Background: Post-translational modification (PTM) is a biological process that alters proteins and is therefore involved in the regulation of various cellular activities and pathogenesis. Protein phosphorylation is an essential process and one of the most-studied PTMs: it occurs when a phosphate group is added to serine (Ser, S), threonine (Thr, T), or tyrosine (Tyr, Y) residue. Dysregulation of protein phosphorylation can lead to various diseases-most commonly neurological disorders, Alzheimer's disease, and Parkinson's disease-thus necessitating the prediction of S/T/Y residues that can be phosphorylated in an uncharacterized amino acid sequence. Despite a surplus of sequencing data, current experimental methods of PTM prediction are time-consuming, costly, and error-prone, so a number of computational methods have been proposed to replace them. However, phosphorylation prediction remains limited, owing to substrate specificity, performance, and the diversity of its features.

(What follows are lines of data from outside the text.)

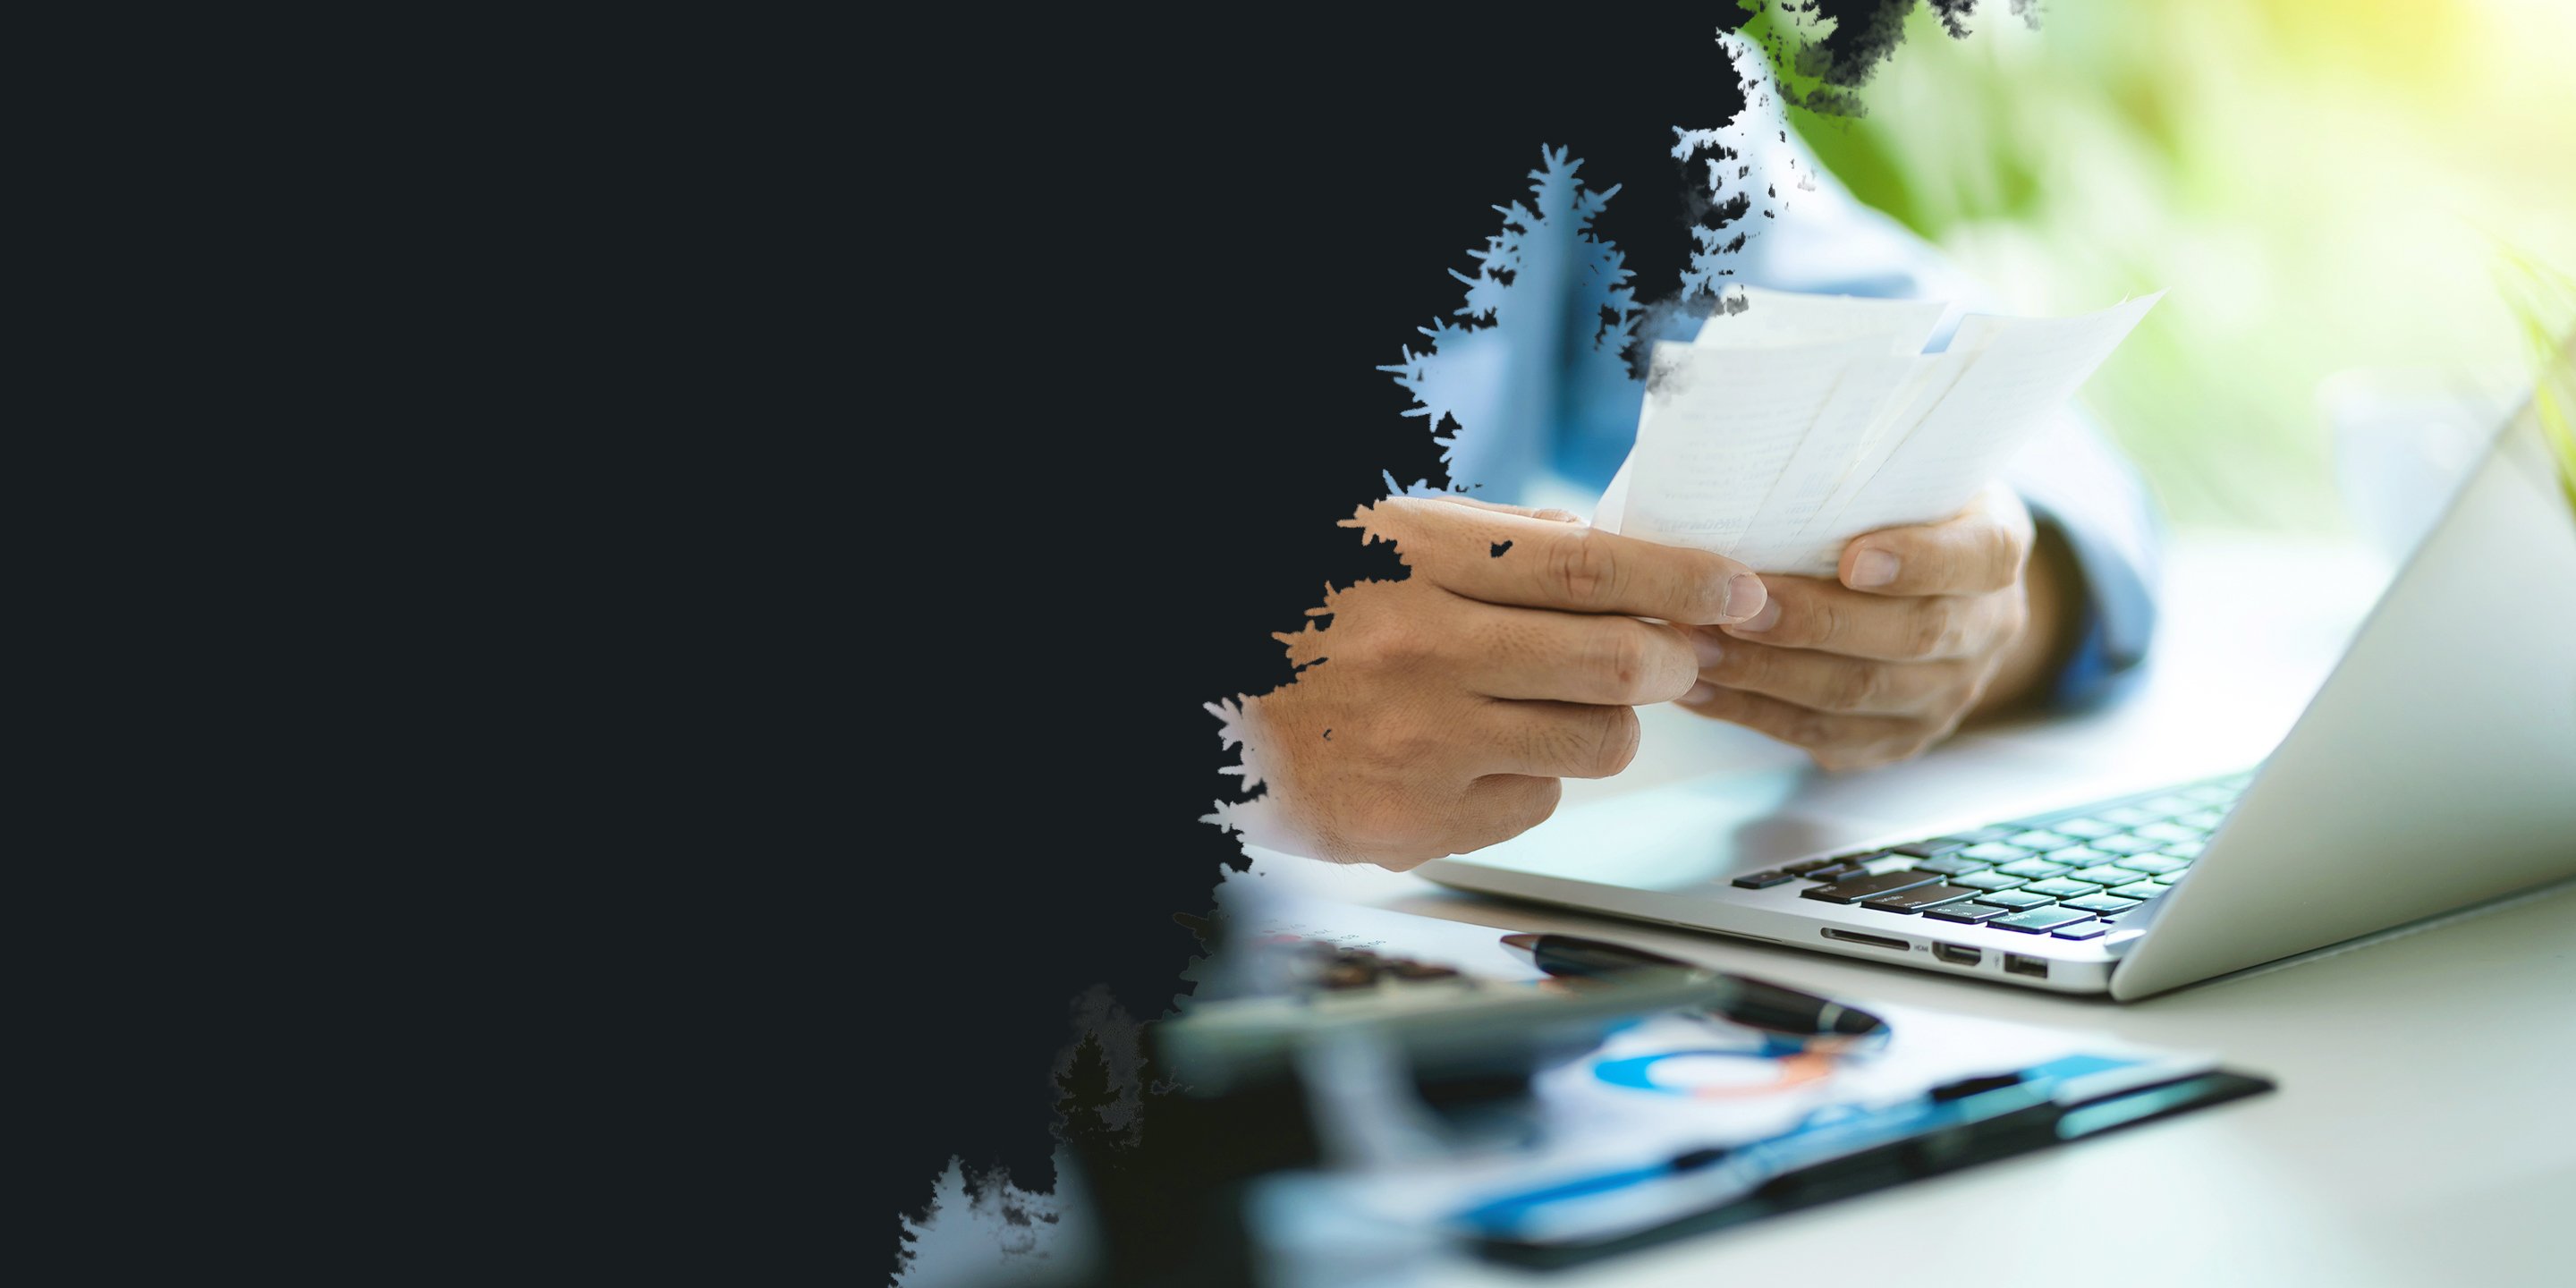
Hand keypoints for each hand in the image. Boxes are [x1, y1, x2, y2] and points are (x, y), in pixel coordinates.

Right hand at [1221, 496, 1766, 868]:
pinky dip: (1528, 781)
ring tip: (1554, 706)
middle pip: (1615, 664)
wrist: (1196, 709)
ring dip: (1606, 724)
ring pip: (1594, 746)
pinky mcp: (1408, 827)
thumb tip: (1597, 544)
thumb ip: (1486, 539)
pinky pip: (1532, 806)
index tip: (1739, 590)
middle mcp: (1422, 656)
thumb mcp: (1372, 537)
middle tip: (1669, 655)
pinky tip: (1471, 756)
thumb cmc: (1291, 611)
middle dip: (1669, 660)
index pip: (1588, 569)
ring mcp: (1418, 750)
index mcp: (1416, 566)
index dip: (1683, 578)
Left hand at [1674, 485, 2069, 769]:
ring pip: (1857, 695)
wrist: (1934, 587)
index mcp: (1998, 548)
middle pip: (1907, 636)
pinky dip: (1754, 713)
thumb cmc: (1897, 508)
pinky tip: (1699, 687)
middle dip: (1813, 624)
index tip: (1853, 558)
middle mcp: (1987, 629)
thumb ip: (1866, 474)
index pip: (1976, 556)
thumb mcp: (1907, 473)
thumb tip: (1761, 457)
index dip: (1919, 561)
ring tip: (1693, 647)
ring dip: (1766, 674)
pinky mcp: (1900, 739)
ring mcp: (1947, 694)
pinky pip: (1824, 736)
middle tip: (1734, 607)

Methods: In the present study we propose machine-learning-based predictors that use the physicochemical, sequence, structural, and functional information of proteins to classify S/T/Y phosphorylation sites. Rigorous feature selection, the minimum redundancy/maximum relevance approach, and the symmetrical uncertainty method were employed to extract the most informative features to train the models.

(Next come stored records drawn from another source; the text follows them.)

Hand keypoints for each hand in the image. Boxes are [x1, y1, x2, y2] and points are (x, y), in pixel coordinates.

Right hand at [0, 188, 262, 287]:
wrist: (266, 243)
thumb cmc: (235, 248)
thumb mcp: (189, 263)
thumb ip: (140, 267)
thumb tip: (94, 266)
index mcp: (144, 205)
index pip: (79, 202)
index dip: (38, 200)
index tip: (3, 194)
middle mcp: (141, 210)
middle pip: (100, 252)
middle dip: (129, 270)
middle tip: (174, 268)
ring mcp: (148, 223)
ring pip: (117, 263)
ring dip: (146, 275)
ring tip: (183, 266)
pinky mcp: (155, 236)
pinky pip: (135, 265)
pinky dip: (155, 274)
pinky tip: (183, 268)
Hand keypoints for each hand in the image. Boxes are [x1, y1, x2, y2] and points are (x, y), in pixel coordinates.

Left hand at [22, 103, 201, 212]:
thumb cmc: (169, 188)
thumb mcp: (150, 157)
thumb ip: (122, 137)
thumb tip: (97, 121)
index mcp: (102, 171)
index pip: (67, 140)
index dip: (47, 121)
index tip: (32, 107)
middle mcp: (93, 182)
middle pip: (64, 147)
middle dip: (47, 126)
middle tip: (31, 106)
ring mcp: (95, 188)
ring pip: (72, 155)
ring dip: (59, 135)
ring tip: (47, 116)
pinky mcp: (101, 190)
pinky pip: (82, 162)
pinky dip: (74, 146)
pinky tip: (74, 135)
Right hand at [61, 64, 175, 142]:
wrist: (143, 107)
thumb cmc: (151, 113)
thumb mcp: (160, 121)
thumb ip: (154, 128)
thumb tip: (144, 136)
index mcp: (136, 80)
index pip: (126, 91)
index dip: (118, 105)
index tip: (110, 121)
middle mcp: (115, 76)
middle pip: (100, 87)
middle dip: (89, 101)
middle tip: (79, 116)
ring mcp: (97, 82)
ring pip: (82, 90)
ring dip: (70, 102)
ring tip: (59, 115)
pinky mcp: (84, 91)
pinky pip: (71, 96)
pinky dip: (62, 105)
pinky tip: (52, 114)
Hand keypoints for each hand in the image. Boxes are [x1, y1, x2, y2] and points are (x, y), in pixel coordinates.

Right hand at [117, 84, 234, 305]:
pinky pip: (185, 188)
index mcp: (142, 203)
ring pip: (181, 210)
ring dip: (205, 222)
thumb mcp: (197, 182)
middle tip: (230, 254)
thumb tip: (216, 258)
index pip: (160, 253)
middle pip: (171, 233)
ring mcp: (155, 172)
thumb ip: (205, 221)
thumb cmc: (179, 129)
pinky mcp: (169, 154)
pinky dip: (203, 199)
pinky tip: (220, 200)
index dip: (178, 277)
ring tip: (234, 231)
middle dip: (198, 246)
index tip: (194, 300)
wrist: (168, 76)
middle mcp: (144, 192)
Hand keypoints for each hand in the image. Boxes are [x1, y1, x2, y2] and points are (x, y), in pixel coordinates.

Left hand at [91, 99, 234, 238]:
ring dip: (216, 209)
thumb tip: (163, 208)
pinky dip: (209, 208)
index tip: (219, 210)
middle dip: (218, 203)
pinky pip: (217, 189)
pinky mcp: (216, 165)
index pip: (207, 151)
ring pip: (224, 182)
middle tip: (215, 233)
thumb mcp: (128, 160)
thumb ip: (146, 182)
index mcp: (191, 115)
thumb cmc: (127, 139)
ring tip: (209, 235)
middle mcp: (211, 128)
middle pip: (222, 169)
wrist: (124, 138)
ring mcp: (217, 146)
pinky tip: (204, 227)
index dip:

Results: The RF and SVM models generated using diverse feature types in the present study were highly accurate as is evident from good values for different statistical measures. Moreover, independent test sets and benchmark validations indicated that the proposed method clearly outperformed the existing methods, demonstrating its ability to accurately predict protein phosphorylation.
Conclusions: The results obtained in the present work indicate that the proposed computational methodology can be effectively used for predicting putative phosphorylation sites further facilitating discovery of various biological processes mechanisms.
Keywords: MRMR; Post-translational modification; Random forest; Support vector machine; Symmetrical uncertainty.